Posted: Tue Jul 17, 2012 1:38 am
by clarcombe
I have discovered the use of lookup filesets, the fact being that the fileset is present across all nodes automatically.

Posted: Tue Jul 17, 2012 7:00 pm
by ray.wurlod
When you use a Lookup stage the reference input is loaded into memory and an index is created on its defined key on the fly.

Except that, if a Lookup File Set is used, it has the index created within its structure at the time that it is created/populated. That means that the cost of creating the index is time shifted away from the main job run.

It also explains why View Data is not available for Lookup File Set; it is not set up for streaming rows, it is only set up for key-based access (that is, lookups).

Posted: Wed Jul 18, 2012 5:02 am
by clarcombe
ray.wurlod wrote: It also explains why View Data is not available for Lookup File Set; it is not set up for streaming rows, it is only set up for key-based access (that is, lookups).
Ah, I wondered why I couldnt see the data. Thanks Ray

Posted: Wed Jul 18, 2012 5:09 am
by ArndW
A couple of years ago I did some comparitive testing for performance differences between lookup filesets and datasets and found that both performed with almost the same speed. Since lookup fileset were (and remain) black-boxes with no facility to view the data I chose to stick with using datasets even when I knew that they would mainly be used for lookups - the limitations imposed by the lookup fileset outweighed any performance benefits.
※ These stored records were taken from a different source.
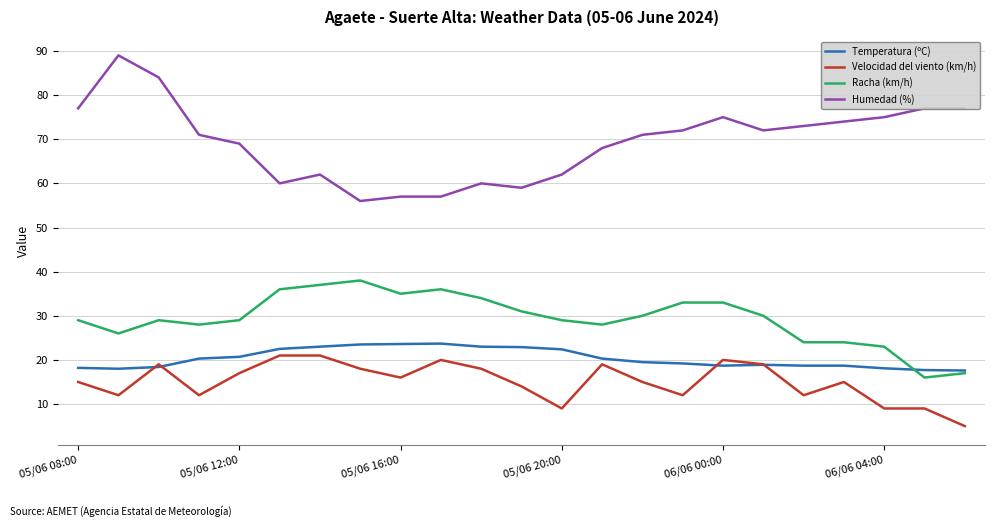

Which series has the largest range (max minus min)?

Humedad (%)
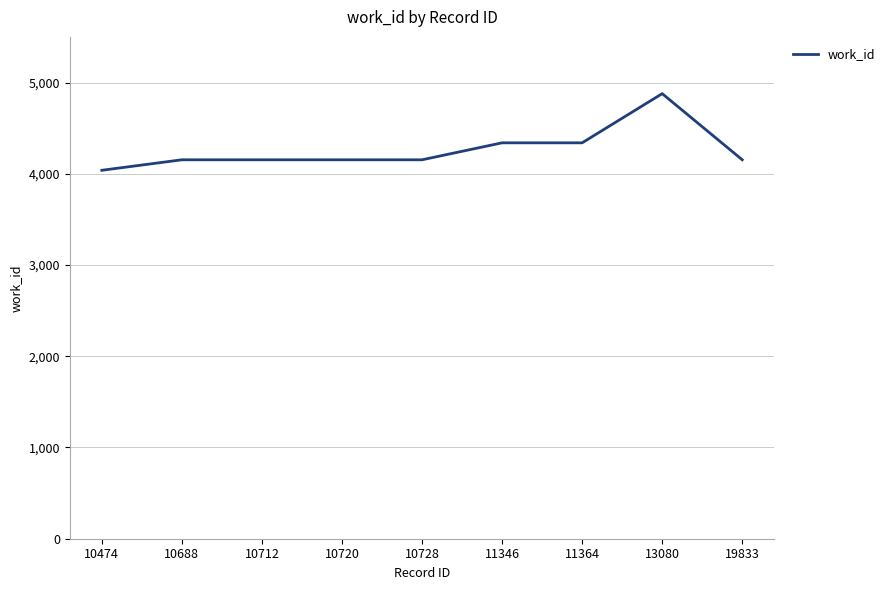

What is the ratio of the value at 11364 to the value at 11346?

1.0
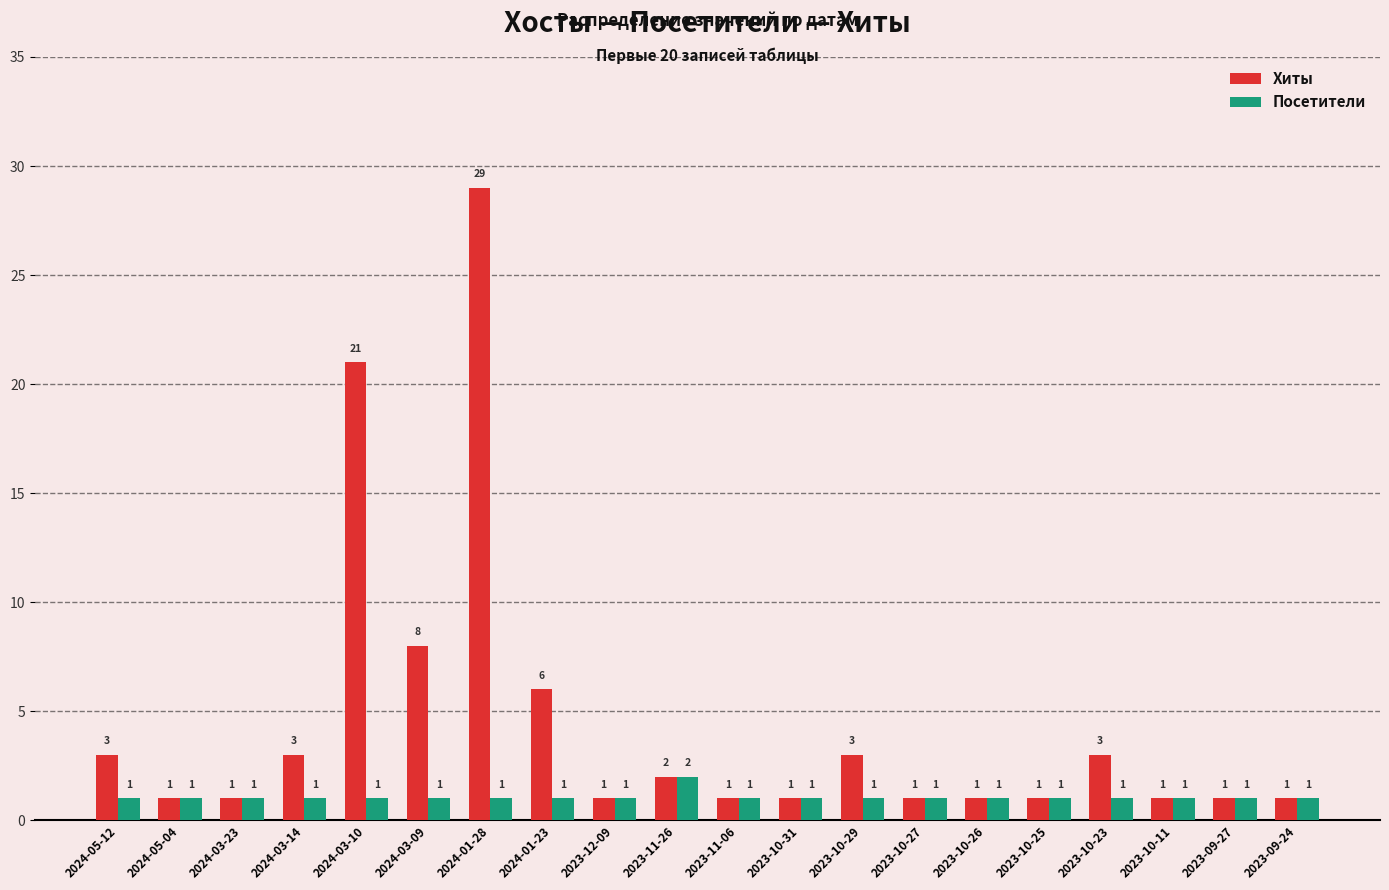

What is the difference between the Хиты values at 2023-09-24 and 2023-11-26?

1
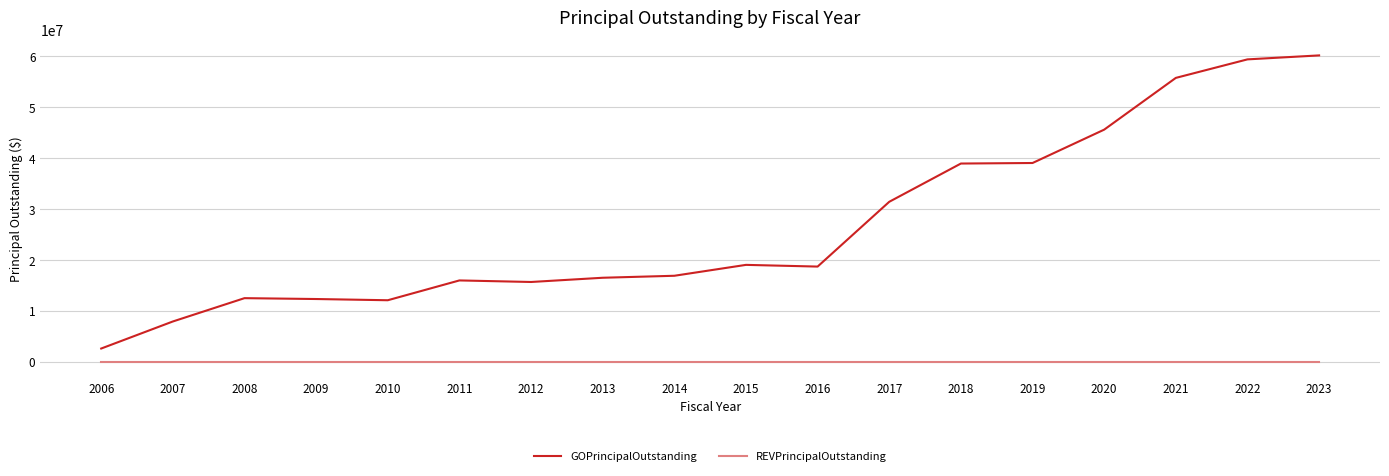

At 2015, list the series in order from smallest to largest.

REVPrincipalOutstanding, GOPrincipalOutstanding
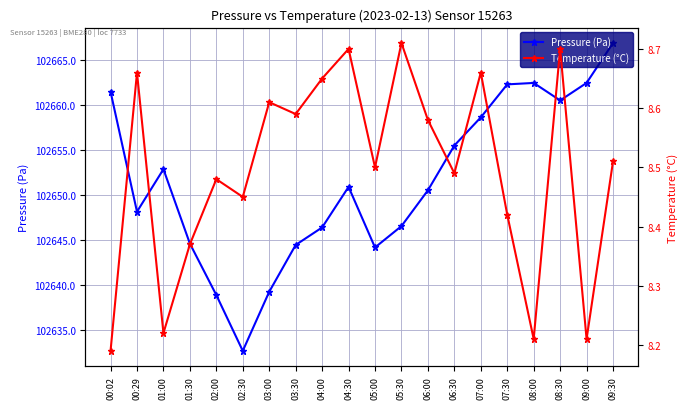

At which category does the chart reach its peak across all series?

09:30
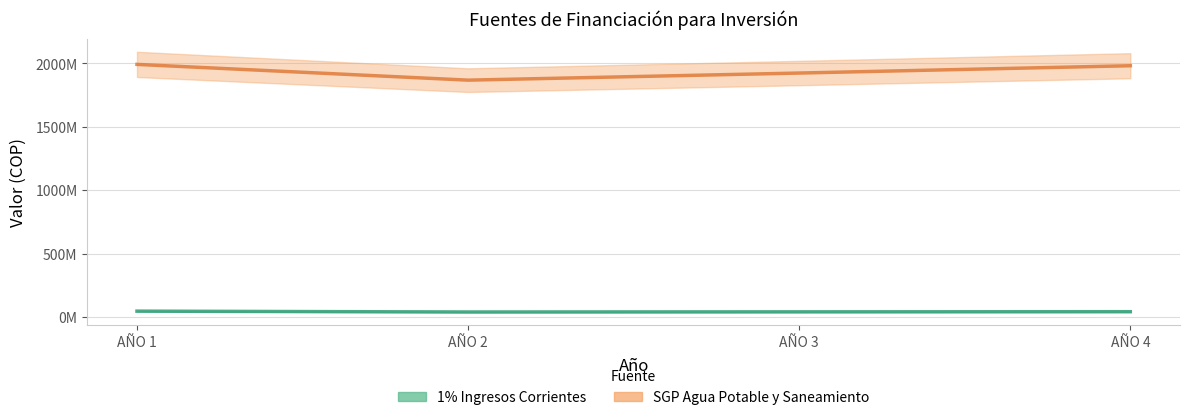

What is the value of the 1% Ingresos Corrientes point at the 3rd from the left?

39654254.8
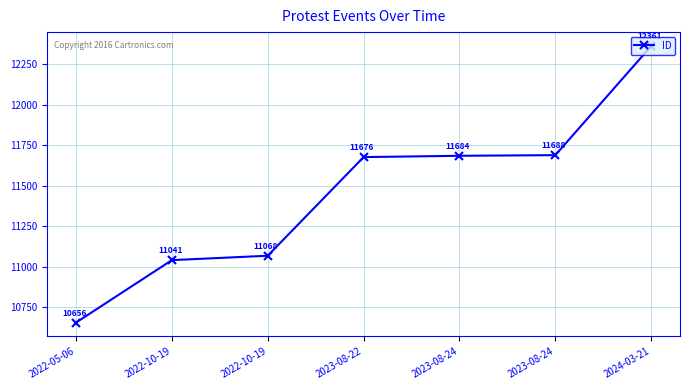

The chart shows a value of 11688 at 2023-08-24. True or false?

True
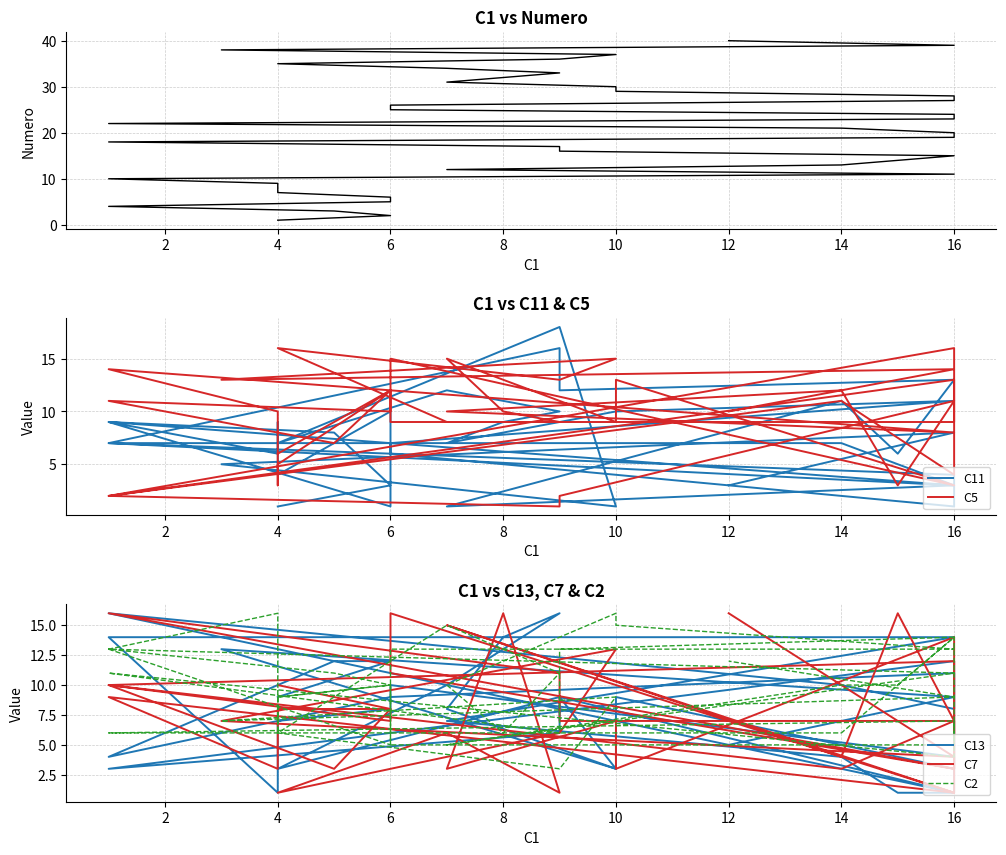

How many data points in C11 are above 7?

18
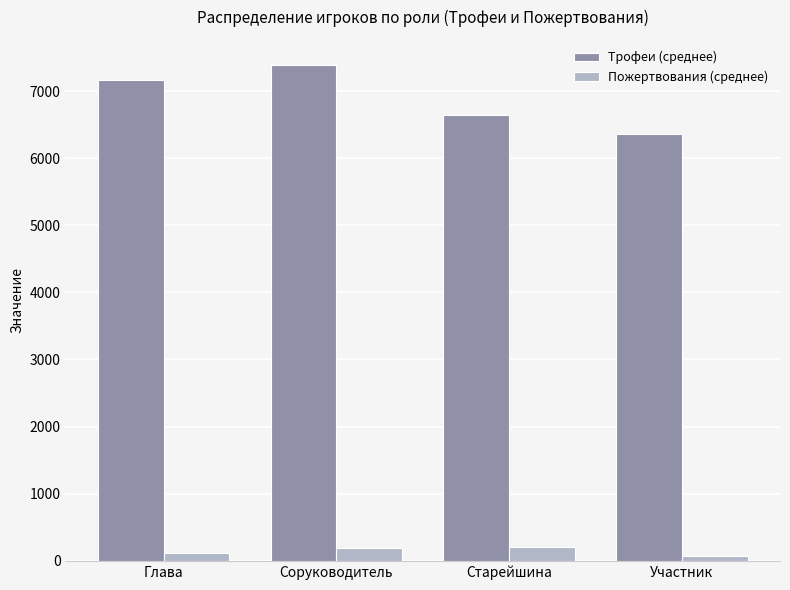

At Глава, list the series in order from smallest to largest.

Пожертвования (среднее), Трофеи (среднее)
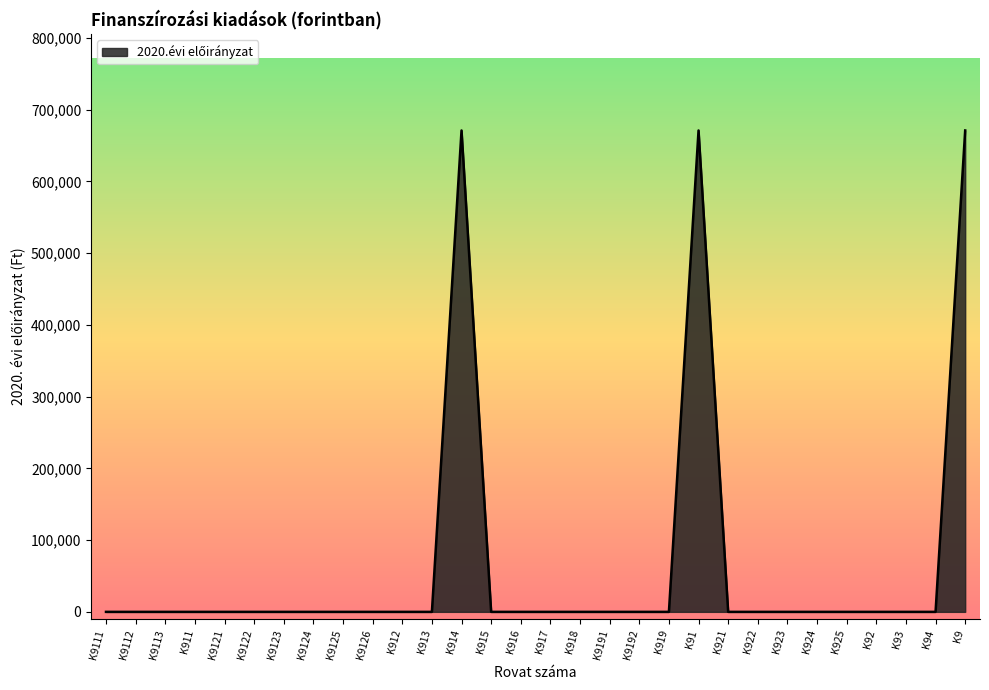

What is the difference between the second highest and minimum values?

670945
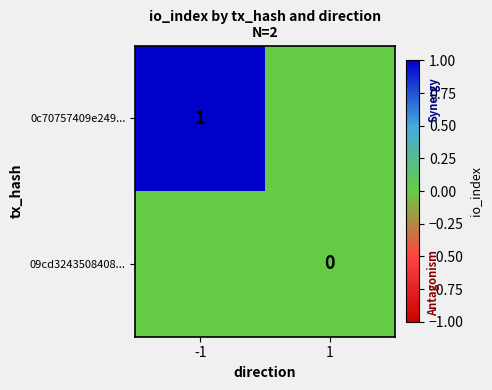

True or false: 0c70757409e249... has a value of 1 at -1.

True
Unless performance has changed in the interim I'll probably stick with datasets for the time being.

Posted: Wed Jul 18, 2012 5:35 am
by clarcombe
That's interesting Arnd. Did you compare increasing volume sizes too ?

Posted: Wed Jul 18, 2012 5:49 am
by ArndW
Yes, I did - I can't recall the volumes, but it was on a big AIX box with a fast SAN and I went up to a lot of Mb. I think I made the sizes such that the jobs ran at least 10 minutes so I could get a good signal-to-noise ratio and consistent results.

Posted: Wed Jul 18, 2012 5:55 am
by clarcombe
I have just finished a job working with a consultant and he swore by lookup filesets so I had to change my job to work with them!!

But its good to know that I have a reference now in case I get hit with the same question.

Thanks

Posted: Wed Jul 18, 2012 6:08 pm
by ray.wurlod
It's always a compromise. Data Sets don't need to invoke import operator; they work with copy. I believe Lookup File Sets do need the overhead of import (for the data, not the index). So, with Data Sets you need to build the index, with Lookup File Sets you have to translate the data. Arnd's results suggest that the costs are roughly equivalent.